Page-level text extractions
######

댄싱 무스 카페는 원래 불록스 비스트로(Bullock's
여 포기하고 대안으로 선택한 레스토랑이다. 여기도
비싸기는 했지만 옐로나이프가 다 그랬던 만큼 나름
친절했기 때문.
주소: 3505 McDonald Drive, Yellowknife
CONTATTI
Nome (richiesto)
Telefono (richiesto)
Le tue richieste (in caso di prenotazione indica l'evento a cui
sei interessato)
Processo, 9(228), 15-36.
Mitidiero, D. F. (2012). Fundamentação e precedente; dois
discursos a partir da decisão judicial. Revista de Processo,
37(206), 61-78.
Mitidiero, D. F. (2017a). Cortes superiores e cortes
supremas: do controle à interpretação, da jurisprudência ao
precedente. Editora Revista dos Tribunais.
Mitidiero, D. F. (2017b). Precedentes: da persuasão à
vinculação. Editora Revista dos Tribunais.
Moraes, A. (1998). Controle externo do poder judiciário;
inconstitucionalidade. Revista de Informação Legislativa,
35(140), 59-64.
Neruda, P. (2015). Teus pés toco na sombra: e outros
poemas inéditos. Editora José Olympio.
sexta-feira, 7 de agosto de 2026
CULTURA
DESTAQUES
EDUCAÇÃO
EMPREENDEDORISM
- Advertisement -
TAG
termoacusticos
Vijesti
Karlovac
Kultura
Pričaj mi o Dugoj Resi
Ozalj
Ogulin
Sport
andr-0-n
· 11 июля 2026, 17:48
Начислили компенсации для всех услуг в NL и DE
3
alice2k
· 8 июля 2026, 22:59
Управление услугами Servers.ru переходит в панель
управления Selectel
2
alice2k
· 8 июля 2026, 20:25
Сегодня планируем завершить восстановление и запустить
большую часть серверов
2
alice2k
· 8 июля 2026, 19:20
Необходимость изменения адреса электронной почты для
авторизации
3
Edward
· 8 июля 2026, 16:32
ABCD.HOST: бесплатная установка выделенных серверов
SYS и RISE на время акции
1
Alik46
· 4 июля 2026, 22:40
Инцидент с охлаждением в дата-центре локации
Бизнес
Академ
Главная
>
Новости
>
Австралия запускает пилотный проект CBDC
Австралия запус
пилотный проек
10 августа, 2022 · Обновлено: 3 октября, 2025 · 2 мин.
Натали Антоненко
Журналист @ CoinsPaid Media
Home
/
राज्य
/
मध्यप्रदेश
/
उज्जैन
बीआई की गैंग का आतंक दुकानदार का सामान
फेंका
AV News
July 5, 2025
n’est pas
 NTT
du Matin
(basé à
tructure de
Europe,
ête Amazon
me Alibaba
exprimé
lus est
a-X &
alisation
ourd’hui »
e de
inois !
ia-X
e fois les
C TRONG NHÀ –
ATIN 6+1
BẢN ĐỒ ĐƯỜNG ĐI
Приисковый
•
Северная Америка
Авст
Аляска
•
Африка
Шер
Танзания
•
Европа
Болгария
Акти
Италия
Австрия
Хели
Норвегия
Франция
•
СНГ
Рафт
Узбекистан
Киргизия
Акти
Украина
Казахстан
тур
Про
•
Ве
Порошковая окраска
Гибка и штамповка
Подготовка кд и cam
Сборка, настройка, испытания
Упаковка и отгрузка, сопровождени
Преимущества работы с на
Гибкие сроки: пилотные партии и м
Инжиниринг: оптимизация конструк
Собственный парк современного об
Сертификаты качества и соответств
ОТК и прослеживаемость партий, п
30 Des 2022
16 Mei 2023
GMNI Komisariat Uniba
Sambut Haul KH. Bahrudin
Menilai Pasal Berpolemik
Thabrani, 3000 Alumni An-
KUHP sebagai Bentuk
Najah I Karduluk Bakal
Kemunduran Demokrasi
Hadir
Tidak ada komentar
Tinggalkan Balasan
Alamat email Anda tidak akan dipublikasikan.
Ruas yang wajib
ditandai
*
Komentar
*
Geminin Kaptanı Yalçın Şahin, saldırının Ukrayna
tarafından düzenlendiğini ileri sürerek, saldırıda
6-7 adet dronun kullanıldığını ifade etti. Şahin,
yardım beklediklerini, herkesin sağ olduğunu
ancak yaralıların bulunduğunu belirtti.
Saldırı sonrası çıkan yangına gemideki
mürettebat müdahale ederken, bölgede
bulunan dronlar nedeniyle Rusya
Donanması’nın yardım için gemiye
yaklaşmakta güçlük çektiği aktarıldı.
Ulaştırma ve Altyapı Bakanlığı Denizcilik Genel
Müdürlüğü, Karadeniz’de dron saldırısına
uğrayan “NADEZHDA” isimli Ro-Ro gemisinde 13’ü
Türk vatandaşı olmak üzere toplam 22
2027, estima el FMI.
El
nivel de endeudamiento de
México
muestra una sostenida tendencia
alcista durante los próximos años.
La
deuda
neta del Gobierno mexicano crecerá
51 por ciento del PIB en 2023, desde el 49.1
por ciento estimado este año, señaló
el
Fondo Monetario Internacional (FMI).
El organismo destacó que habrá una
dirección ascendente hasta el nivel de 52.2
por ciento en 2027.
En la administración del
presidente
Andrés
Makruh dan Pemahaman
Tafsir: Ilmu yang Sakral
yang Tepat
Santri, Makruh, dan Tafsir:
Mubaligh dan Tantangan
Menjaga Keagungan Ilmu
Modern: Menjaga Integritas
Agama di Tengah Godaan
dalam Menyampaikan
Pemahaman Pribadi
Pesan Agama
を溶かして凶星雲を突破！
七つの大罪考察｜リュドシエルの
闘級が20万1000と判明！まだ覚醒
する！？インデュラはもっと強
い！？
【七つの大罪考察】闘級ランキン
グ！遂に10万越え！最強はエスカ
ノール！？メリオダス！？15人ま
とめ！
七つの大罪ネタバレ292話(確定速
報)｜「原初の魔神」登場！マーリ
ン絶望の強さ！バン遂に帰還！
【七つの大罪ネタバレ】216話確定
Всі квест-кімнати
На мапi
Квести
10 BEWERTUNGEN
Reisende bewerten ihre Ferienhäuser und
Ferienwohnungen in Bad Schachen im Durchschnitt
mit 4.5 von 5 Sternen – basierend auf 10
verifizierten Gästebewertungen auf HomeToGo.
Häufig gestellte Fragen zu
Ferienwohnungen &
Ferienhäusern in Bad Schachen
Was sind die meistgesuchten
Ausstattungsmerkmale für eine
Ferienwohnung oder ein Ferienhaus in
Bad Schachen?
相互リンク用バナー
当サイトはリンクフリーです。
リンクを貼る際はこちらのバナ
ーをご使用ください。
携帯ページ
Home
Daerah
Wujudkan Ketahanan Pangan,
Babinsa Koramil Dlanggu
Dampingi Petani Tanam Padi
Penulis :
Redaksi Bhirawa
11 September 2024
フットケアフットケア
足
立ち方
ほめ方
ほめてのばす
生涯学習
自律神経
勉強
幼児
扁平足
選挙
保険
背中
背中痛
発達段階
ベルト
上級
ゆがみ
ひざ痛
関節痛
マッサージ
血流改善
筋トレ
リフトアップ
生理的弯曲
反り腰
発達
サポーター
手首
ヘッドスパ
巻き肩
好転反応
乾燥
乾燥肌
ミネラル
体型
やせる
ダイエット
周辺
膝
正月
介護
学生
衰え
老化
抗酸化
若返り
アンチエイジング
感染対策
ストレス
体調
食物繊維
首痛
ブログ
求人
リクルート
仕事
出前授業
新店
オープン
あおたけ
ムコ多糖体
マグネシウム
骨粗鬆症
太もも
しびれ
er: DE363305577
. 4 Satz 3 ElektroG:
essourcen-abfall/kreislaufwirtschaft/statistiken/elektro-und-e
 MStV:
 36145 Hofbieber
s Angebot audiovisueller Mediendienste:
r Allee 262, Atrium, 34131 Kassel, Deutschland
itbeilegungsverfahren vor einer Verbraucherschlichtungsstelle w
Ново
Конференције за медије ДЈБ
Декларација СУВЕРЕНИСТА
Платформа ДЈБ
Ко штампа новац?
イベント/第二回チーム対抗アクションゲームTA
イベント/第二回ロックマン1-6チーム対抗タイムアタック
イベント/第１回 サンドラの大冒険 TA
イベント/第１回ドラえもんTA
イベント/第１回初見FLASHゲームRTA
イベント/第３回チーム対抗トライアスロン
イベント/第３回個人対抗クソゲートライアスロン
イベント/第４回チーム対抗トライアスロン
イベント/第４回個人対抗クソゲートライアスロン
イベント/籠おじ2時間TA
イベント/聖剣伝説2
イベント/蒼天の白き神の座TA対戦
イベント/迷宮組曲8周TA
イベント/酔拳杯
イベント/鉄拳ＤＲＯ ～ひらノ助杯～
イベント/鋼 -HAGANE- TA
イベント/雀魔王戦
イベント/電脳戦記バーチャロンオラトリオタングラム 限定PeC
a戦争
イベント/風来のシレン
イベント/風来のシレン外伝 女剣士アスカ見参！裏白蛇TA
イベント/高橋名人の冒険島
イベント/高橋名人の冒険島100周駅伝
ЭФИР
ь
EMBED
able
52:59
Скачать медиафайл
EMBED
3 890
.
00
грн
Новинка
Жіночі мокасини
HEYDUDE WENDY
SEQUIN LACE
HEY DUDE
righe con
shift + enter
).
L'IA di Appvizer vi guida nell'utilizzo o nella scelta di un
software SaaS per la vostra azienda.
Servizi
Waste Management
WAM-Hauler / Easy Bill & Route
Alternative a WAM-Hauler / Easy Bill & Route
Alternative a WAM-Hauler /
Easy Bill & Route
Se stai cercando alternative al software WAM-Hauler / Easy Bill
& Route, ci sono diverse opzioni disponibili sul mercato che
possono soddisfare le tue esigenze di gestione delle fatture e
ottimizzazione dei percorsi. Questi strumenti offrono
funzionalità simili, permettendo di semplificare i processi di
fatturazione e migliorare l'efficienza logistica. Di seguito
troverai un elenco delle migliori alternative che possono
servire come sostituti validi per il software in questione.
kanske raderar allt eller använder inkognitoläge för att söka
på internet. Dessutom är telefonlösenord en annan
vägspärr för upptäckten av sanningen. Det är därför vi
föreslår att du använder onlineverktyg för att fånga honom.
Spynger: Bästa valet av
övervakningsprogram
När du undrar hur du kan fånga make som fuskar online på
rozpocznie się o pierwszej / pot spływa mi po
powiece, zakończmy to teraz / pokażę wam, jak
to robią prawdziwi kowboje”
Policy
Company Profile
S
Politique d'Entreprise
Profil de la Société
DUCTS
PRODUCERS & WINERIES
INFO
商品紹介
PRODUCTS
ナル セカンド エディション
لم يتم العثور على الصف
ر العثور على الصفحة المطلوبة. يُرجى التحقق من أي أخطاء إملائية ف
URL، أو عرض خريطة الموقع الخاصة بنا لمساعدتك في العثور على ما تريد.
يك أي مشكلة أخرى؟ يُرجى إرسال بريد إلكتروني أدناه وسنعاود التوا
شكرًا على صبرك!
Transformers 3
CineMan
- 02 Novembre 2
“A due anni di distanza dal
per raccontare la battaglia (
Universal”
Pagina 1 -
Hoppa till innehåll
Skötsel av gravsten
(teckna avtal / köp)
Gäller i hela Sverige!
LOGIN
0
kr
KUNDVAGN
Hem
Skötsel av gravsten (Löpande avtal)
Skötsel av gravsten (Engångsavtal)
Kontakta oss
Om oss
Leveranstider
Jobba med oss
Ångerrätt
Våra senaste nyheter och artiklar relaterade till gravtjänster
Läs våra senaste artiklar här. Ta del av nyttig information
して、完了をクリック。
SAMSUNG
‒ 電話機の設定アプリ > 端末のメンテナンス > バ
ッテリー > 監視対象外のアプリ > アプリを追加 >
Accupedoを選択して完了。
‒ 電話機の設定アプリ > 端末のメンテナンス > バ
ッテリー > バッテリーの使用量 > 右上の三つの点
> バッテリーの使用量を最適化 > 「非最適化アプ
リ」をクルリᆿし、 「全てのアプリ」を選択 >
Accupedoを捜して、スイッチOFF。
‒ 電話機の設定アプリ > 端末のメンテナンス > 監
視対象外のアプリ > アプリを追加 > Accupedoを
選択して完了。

######

[Brief]: Edit the lines above from the very first one through the line containing "июля 2026, 16:32", replacing "alice2k" with "alice3k" and leaving everything else unchanged.

[Response area]:
댄싱 무스 카페는 원래 불록스 비스트로(Bullock's
여 포기하고 대안으로 선택한 레스토랑이다. 여기도
비싸기는 했지만 옐로나이프가 다 그랬던 만큼 나름
친절했기 때문.
주소: 3505 McDonald Drive, Yellowknife
CONTATTI
Nome (richiesto)
Telefono (richiesto)
Le tue richieste (in caso di prenotazione indica l'evento a cui
sei interessato)
Processo, 9(228), 15-36.
Mitidiero, D. F. (2012). Fundamentação e precedente; dois
discursos a partir da decisão judicial. Revista de Processo,
37(206), 61-78.
Mitidiero, D. F. (2017a). Cortes superiores e cortes
supremas: do controle à interpretação, da jurisprudência ao
precedente. Editora Revista dos Tribunais.
Mitidiero, D. F. (2017b). Precedentes: da persuasão à
vinculação. Editora Revista dos Tribunais.
Moraes, A. (1998). Controle externo do poder judiciário;
inconstitucionalidade. Revista de Informação Legislativa,
35(140), 59-64.
Neruda, P. (2015). Teus pés toco na sombra: e outros
poemas inéditos. Editora José Olympio.
sexta-feira, 7 de agosto de 2026
CULTURA
DESTAQUES
EDUCAÇÃO
EMPREENDEDORISM
- Advertisement -
TAG
termoacusticos
Vijesti
Karlovac
Kultura
Pričaj mi o Dugoj Resi
Ozalj
Ogulin
Sport
andr-0-n
· 11 июля 2026, 17:48
Начислили компенсации для всех услуг в NL и DE
3
alice3k
· 8 июля 2026, 22:59
Управление услугами Servers.ru переходит в панель
управления Selectel
2
alice3k
· 8 июля 2026, 20:25
Сегодня планируем завершить восстановление и запустить
большую часть серверов
2
alice3k
· 8 июля 2026, 19:20
Необходимость изменения адреса электронной почты для
авторизации
3
Edward
· 8 июля 2026, 16:32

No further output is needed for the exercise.